凄い馬鹿を見つけた!

スパゲッティの乾麺というものは、安く買おうと思えば結構簡単に安いものを見つけられる。

学生の頃にご飯を炊いておかずを支度するよりも、スパゲッティの方が安価に一食を作れることに気が付いた。栄養バランスとか季節感とか酒が飲めるかどうかというのは関係なしの単に腹を満たす一食なのだけど…。


若い頃の僕は「高い麺の方が美味しいはず」と思い込んでいたので500グラムで300〜400円のものを買ったりもしていたのだが、10年ちょっと前からは基本的に1キロで198円のものを食べている。

これは「安いのに美味しい」なんていうレベルではなく、僕は「むしろ安い麺のほうが美味しいのではないか?」と本気で思っている。値段ではなく、調理技術なのだ。


そんな持論を持つ僕が先日凄い馬鹿を見つけた。ウェブで見かけた「猿川佑」という人なのだけど、スパゲッティペペロンチーノを48円で作れることに驚いているのだ。

スパゲッティを大盛りで食べるとして乾麺を150グラム使うとしよう。この価格は約30円だ。そして大蒜と唐辛子とオリーブオイル、これらは高価な素材を選べばいくらでも高価になるが、それらを合わせても48円でペペロンチーノの作れるというのは「適正な普通の価格」だと思う。

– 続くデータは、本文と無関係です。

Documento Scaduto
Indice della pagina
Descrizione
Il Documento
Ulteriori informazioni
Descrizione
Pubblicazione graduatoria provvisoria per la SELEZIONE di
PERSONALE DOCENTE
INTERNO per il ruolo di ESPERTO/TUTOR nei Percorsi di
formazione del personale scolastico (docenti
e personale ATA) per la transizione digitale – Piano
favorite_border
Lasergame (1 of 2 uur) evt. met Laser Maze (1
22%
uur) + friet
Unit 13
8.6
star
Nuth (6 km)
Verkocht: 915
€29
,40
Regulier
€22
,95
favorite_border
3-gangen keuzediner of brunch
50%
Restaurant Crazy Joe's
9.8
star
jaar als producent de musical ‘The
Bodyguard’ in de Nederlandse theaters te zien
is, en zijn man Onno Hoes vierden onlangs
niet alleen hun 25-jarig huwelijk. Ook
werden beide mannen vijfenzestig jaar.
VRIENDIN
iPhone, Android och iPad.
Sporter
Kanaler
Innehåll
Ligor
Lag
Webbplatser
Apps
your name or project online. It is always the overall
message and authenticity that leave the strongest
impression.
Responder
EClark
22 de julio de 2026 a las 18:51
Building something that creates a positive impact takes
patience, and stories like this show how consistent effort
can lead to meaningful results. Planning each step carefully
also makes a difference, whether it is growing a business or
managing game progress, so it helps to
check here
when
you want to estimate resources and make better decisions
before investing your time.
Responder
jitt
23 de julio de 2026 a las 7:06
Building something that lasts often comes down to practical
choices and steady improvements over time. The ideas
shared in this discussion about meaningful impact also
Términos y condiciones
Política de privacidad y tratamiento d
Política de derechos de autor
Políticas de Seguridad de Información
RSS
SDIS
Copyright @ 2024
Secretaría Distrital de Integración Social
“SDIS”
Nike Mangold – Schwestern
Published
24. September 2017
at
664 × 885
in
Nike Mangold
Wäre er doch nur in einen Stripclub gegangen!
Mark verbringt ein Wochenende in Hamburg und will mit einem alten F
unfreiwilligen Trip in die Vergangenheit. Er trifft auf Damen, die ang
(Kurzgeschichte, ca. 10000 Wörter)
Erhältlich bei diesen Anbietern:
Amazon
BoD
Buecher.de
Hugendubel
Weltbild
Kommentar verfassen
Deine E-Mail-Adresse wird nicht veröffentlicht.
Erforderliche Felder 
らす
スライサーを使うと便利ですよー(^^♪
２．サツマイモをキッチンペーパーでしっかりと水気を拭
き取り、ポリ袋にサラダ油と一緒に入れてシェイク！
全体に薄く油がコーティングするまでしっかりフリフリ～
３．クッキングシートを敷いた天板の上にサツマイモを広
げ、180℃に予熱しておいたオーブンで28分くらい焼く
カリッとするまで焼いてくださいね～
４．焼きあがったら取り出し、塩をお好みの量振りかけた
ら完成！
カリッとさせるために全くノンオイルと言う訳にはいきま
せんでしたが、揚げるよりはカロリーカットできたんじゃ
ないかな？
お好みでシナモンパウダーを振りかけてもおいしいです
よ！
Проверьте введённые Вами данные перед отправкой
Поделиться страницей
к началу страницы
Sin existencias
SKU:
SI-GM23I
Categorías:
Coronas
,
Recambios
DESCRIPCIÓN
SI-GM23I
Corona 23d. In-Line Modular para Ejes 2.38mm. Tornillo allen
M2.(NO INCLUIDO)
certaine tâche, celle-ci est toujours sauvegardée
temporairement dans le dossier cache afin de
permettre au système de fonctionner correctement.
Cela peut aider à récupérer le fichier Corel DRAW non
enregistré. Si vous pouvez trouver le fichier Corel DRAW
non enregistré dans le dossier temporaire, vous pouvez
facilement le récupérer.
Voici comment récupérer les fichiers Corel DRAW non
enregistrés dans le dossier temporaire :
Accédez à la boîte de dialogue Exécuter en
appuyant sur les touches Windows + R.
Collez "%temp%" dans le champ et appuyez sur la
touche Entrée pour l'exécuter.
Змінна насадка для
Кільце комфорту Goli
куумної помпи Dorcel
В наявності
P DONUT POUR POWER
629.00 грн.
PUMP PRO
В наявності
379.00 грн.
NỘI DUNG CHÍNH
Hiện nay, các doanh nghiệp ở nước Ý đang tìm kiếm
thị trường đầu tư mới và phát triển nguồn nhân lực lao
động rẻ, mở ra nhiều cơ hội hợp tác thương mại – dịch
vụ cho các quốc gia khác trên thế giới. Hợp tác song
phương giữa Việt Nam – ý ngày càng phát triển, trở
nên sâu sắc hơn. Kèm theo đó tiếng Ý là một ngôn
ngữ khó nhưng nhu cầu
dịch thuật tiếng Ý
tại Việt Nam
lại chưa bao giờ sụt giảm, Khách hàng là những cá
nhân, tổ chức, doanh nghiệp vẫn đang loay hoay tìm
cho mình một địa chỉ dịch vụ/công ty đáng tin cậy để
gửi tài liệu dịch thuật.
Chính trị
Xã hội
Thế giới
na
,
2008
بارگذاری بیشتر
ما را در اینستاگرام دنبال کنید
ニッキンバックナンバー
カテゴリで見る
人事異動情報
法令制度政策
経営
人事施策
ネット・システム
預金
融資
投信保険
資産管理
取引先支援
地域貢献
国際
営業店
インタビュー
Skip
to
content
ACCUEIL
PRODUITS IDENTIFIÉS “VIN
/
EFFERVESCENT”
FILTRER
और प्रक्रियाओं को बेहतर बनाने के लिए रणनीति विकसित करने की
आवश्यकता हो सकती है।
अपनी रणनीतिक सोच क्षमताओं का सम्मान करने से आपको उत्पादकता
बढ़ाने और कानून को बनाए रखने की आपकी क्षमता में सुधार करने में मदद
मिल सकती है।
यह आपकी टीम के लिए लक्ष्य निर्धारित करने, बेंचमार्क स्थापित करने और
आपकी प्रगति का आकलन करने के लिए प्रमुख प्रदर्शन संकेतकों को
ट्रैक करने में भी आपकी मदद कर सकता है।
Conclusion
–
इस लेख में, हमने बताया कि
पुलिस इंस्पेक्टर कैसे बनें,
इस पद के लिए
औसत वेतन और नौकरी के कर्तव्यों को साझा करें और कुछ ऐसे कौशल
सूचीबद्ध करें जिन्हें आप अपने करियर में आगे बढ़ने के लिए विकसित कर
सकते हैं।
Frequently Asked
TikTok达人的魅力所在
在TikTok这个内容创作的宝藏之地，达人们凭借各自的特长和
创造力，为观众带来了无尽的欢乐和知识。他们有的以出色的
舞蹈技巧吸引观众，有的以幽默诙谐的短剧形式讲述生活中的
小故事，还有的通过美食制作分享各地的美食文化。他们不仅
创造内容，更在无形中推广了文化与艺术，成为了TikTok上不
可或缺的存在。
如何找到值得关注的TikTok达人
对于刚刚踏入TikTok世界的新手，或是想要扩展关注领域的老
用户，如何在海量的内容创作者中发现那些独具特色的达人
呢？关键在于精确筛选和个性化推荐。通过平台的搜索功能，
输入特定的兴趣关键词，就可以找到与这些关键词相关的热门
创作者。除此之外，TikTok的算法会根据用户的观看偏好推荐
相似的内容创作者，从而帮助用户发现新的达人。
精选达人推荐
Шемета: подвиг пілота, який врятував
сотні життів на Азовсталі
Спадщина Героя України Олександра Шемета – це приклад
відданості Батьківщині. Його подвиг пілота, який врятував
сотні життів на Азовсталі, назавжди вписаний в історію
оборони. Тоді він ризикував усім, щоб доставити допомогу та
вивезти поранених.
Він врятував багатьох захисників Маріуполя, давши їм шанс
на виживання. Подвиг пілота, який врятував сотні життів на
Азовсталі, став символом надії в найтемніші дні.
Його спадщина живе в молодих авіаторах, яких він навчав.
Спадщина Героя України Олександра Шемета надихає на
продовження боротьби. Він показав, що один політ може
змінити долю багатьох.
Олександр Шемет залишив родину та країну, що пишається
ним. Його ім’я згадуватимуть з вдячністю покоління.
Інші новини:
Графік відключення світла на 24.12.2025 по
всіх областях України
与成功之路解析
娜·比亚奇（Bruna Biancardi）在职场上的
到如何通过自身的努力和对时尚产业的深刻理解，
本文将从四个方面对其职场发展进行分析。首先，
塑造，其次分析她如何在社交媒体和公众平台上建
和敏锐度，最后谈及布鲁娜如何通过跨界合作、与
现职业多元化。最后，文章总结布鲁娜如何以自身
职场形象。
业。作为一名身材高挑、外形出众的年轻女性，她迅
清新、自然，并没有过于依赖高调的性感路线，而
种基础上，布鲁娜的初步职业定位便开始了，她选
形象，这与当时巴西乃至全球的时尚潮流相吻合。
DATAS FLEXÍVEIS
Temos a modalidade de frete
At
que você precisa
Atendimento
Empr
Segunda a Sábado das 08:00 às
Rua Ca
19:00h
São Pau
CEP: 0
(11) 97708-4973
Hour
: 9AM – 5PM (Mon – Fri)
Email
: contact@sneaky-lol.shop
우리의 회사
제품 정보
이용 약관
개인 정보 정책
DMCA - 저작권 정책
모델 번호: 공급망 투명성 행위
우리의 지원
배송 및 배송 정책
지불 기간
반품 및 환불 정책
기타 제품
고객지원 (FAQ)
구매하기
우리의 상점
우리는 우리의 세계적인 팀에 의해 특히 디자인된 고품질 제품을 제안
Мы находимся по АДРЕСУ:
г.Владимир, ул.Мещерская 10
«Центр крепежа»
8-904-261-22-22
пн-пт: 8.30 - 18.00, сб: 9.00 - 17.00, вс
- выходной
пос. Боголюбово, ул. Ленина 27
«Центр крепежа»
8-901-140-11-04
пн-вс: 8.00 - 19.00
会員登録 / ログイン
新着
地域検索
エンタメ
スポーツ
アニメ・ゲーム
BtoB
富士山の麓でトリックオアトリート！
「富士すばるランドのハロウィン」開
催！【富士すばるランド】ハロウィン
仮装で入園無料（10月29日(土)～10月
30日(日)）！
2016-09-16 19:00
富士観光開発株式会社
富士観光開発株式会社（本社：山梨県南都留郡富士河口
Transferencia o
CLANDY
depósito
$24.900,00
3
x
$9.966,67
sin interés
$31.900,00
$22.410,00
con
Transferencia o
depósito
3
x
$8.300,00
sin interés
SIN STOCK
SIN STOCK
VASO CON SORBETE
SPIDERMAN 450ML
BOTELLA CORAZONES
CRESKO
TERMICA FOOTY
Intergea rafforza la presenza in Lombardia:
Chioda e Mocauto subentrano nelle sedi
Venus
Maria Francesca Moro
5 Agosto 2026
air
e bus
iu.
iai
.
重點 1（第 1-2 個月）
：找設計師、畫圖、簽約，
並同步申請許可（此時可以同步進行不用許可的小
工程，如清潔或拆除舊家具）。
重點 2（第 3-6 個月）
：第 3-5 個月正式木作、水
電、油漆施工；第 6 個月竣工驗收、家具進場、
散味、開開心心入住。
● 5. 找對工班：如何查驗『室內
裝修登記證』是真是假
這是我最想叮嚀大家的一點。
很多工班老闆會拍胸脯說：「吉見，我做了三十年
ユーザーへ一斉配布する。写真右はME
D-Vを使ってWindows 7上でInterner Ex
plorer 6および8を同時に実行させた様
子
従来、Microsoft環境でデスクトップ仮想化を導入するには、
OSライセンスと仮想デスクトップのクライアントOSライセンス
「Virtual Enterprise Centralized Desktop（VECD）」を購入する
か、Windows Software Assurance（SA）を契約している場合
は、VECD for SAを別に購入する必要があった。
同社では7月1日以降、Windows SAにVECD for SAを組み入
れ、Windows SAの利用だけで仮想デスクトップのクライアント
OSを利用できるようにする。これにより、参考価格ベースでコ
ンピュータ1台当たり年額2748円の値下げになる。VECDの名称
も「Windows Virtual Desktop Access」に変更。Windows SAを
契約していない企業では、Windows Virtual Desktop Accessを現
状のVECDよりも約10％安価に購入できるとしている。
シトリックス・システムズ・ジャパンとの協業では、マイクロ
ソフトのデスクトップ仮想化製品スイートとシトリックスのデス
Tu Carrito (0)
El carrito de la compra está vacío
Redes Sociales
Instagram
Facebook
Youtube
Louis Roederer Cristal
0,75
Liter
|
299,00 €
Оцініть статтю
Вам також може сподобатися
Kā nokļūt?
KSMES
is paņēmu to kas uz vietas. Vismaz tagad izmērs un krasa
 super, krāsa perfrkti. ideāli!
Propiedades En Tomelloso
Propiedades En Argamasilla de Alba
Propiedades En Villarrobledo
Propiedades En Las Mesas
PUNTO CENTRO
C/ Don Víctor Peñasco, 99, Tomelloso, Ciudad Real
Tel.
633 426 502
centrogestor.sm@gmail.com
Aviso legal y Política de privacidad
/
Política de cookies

これに驚いていることが馬鹿みたいなのだが、この人の「コンソメの捉え方」にぶったまげた。これこそが真の馬鹿だと思った。

こいつはコンソメ味に完全洗脳されていて、自分の食べたものの人口的な旨味が化学調味料コンソメによるものであることすら分からなくなっているのだ。

「味付けはコンソメくらい…」と言ってる段階で、その料理の味はコンソメによるものであることに気付けよ!


僕は料理を作る際にシロウトの投稿レシピは見ない。というか玄人のレシピも見ない。料理というのはなにかの指南書などに基づいて、そいつを再現する作業ではないと思っているからだ。

食べたい味を自分の能力で作り出すことが、僕にとっての料理だと思っている。レシピの再現ではなく、これをこうするとこの味になる…という自らの料理力に任せるべきなのだ。そのうえで美味しいものを作れるようになることこそが料理の上達だ。

音楽に例えると、与えられた譜面を再現する吹奏楽みたいなものではなくて、基本的な決めごとの中で自由にセッションして一つの曲を作り上げるジャズのようなものだ。ミュージシャンによるアドリブと同じように、全てが自分自身の発想力で料理を進めていくべきだと思っている。

スパゲッティというものはコンソメがなくては出来ないと思っている馬鹿が多いようだ。そして和食には顆粒の出汁、中華料理には粉末の鶏ガラスープの素、特に鶏ガラスープの素を鶏ガラと呼ぶ馬鹿には呆れ返る。鶏ガラというのは粉末ではなく、骨やら屑肉のことだ。

こうした馬鹿の作る料理をその子供が同じように真似て作る。こうしてちゃんとした料理法は伝承されずに化学調味料がなくては料理を作れない馬鹿が増殖していくのだと、日本の将来が心配になった。